One of the more challenging tasks as an architect is explaining to clients why the construction bids came in over their budget. It’s never a comfortable discussion, but one I have had many times. This occurred on our latest project, except it wasn’t a client’s project. You guessed it–it was our new office. This is the first time I’ve been on the receiving end of this bad news. To make it more interesting, the cost wasn’t just 5-10% over budget, it was almost 50% over budget. I anticipated costs being high, but not this much. I said to myself, “It’s going to cost what?”
The bid came in around 10 am on a Thursday. Honestly, the rest of the day was a blur. I was in such a state of shock that I don’t remember working on anything else. Our sympathetic loan officer, Karen, brought some pizza to help us process the news. While we ate, we took a hard look at the bid to see if there were simple ways to cut costs.
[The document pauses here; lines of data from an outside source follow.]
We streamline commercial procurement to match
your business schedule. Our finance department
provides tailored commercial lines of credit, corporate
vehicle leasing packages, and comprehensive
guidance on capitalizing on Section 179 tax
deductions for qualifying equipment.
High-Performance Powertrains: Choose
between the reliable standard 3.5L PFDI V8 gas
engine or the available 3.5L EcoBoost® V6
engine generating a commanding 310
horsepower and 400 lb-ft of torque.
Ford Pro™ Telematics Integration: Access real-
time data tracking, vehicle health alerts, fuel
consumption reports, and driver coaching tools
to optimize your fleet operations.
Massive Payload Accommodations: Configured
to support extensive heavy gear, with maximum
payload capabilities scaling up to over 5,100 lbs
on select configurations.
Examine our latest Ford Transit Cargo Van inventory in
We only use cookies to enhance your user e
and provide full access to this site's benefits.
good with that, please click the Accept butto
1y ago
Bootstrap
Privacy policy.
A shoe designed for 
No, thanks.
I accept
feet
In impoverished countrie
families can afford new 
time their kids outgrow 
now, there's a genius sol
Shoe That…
Since I review bids regularly, I looked to the big-ticket items first. But the question staring me in the face was how do you cut 50% of the project and retain the essence of the project? This was going to take some bigger thinking.
Unfortunately, the answer was redesign. It was hard to let go of the original design, but there were no simple ways to bring the costs within our budget. So we broke out the sketch paper and printed all the previous concepts. Figuring out how we got to where we were helped focus us. Fortunately, we had some earlier schemes that looked like we could adapt. Times like these really bring us to the core design to find what is critical and what is not.
We have finished the redesign and it’s much simpler than our original plans. We are in the process of getting revised bids and hopefully (fingers crossed), the numbers will be within our budget. While it was a stressful couple weeks, it has been a good experience. I definitely have a better understanding of the stress our clients go through.